HYBRIDIZATION OF MACHINE LEARNING ALGORITHM FOR THE PREDICTION OF HYPOTHYROID
Abstract
Thyroid disease is one of the most progressive endocrine disorders in the human population today, and prediction of this disease is a very critical task in the field of clinical data analysis. Machine learning (ML) has shown effective results in the decision-making and predictions from the enormous data generated in the healthcare domain. However, there are limited studies that combined hybridized machine learning classifiers with a hybrid pre-processing technique of solving imbalance data class problem in a medical dataset. This research is aimed at hybridizing machine learning algorithm for the prediction of hypothyroid using dual preprocessing technique of SMOTE (Synthetic minority over sampling) and RESAMPLE. This study design a hybrid machine learning algorithm for the prediction of hypothyroid using dual filtering pre-processing technique of SMOTE and RESAMPLE to handle data class imbalance as one of its objectives and evaluate the hybrid algorithm with the dual pre-processing technique and without the dual pre-processing technique.

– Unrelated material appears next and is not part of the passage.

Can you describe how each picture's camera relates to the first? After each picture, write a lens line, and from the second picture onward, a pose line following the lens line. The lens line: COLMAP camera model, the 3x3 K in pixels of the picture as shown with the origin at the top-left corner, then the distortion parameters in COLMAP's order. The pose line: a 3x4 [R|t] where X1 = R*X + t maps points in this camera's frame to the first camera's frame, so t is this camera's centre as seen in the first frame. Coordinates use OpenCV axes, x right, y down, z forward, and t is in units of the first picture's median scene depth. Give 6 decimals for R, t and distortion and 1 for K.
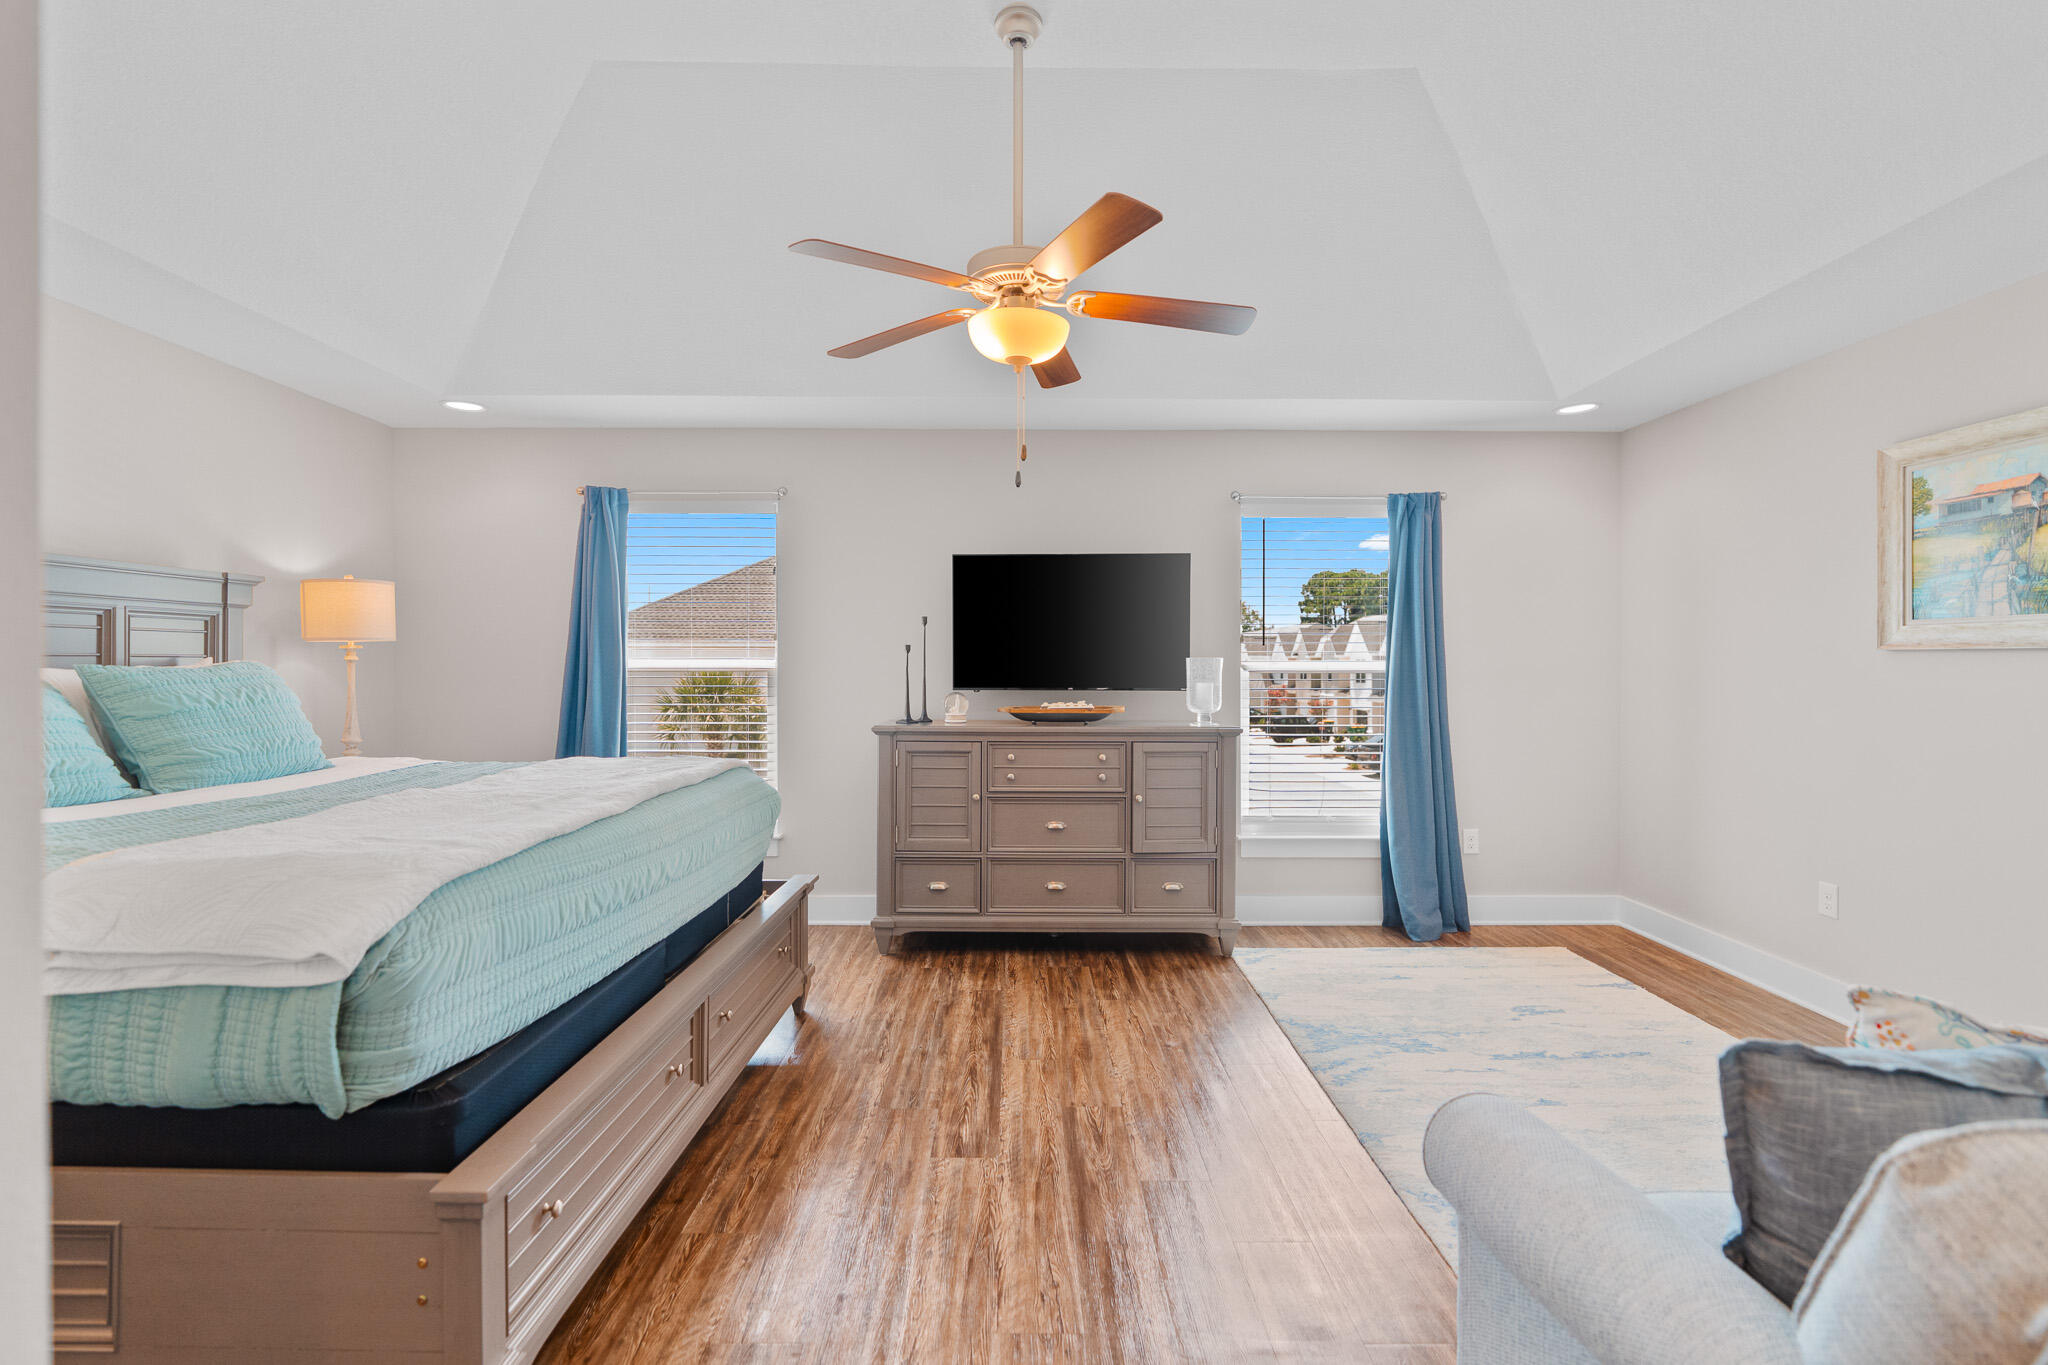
lens RADIAL K [[928.4, 0, 1022.3], [0, 928.4, 663.7], [0, 0, 1]] dist [-0.003234, 0.000471]
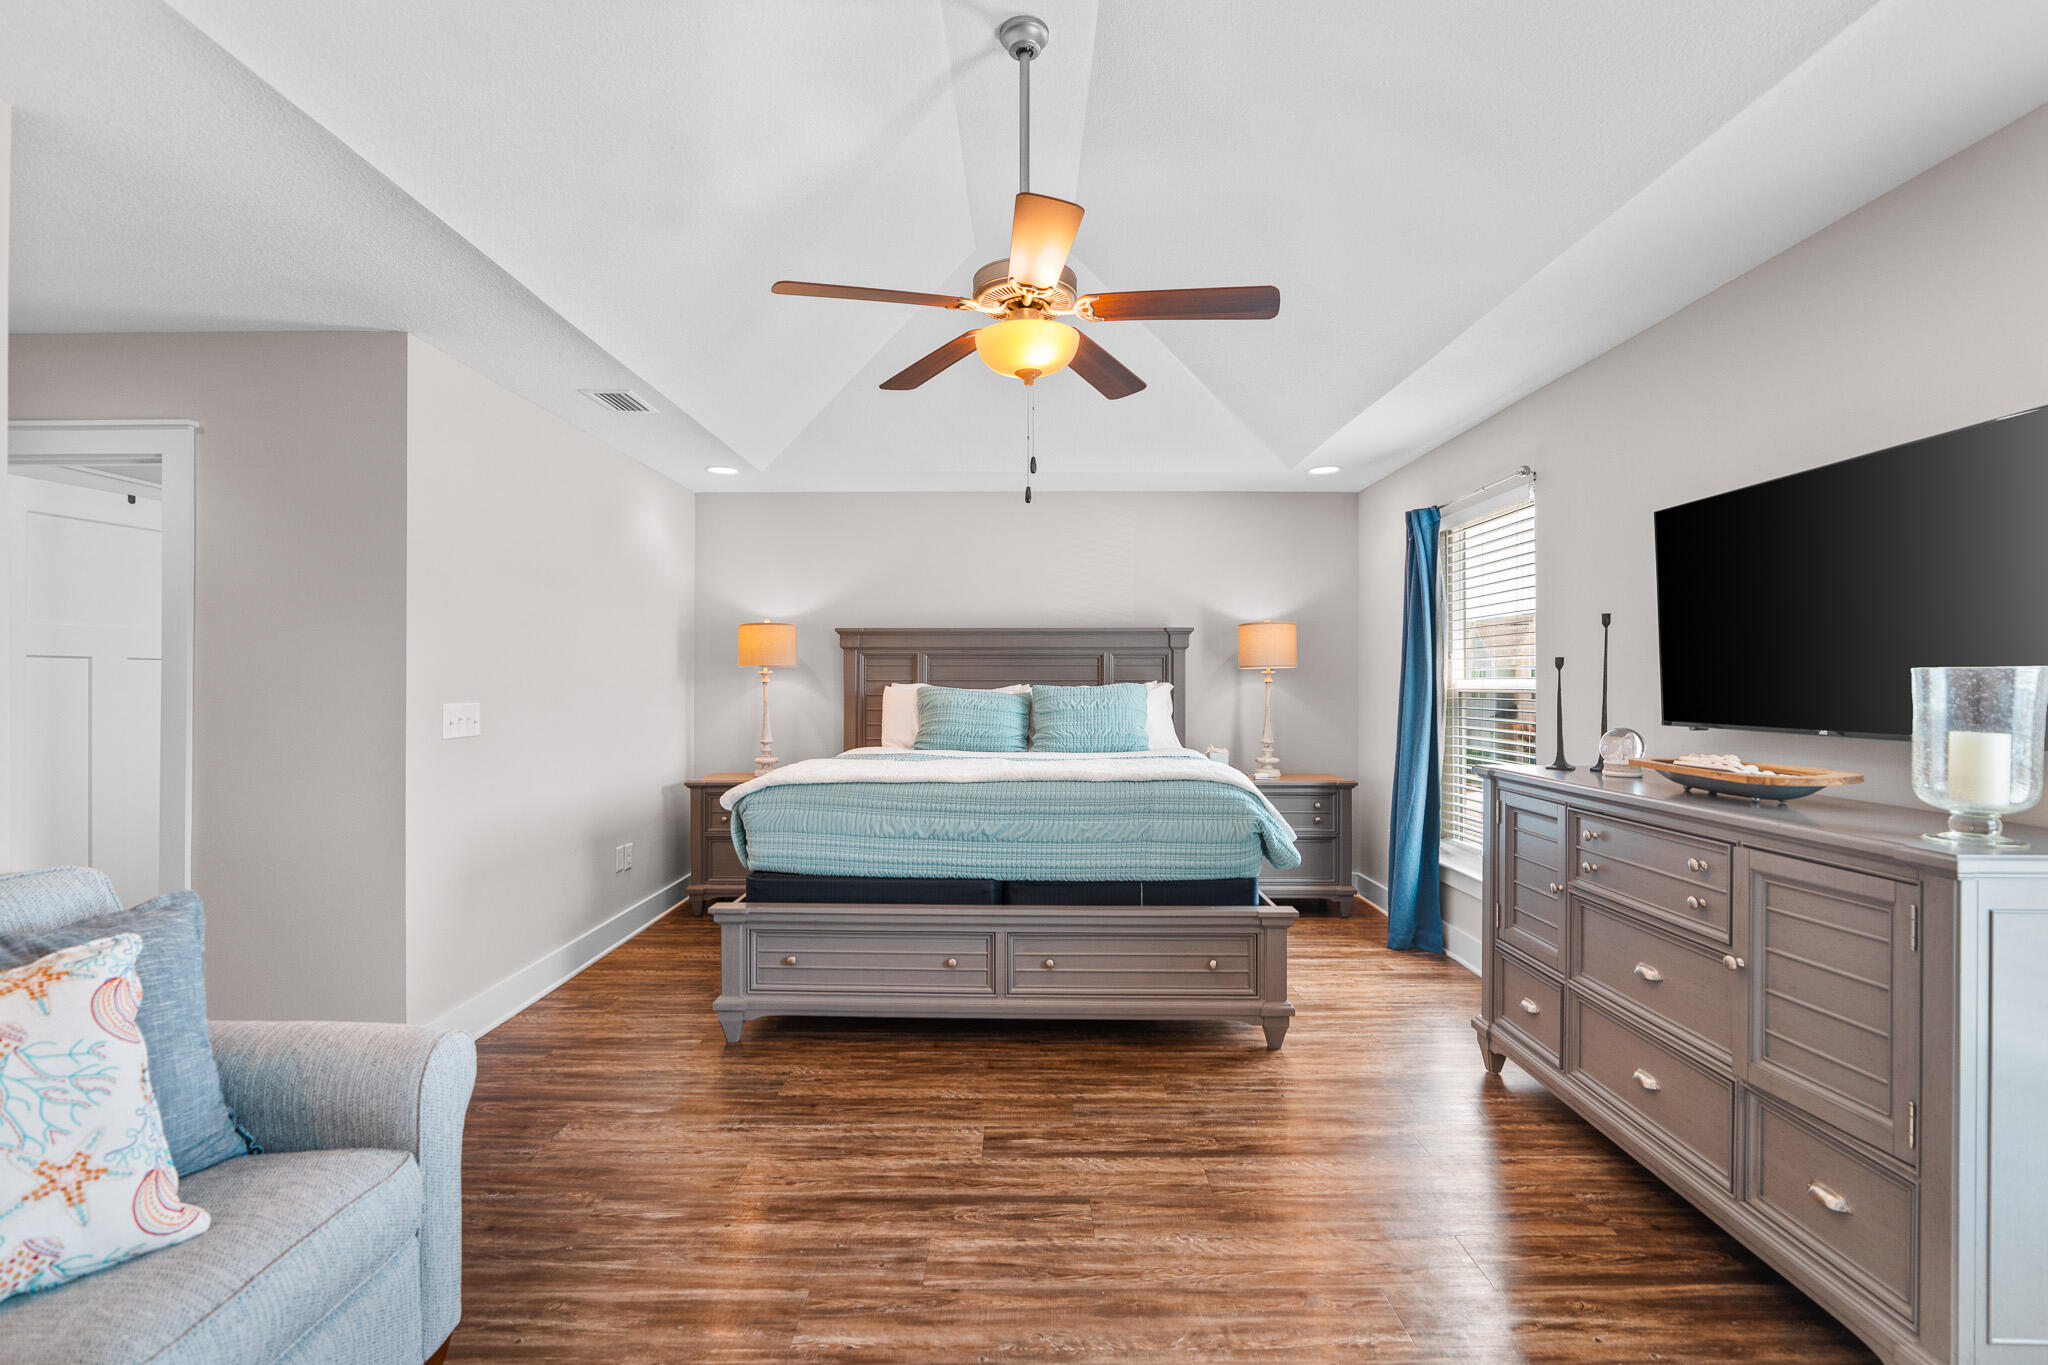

This study used WEKA 3.8.3 as the tool of analysis. Four machine learning classification algorithms were compared (J48, Random Forest, Simple Logistic and AdaboostM1) both as a single and hybrid algorithm. Public dataset obtained from UCI repository was used for this work and AdaboostM1 combine with J48 achieved highest accuracy of 99.8% when pre-processed with the combination of SMOTE and Resample technique.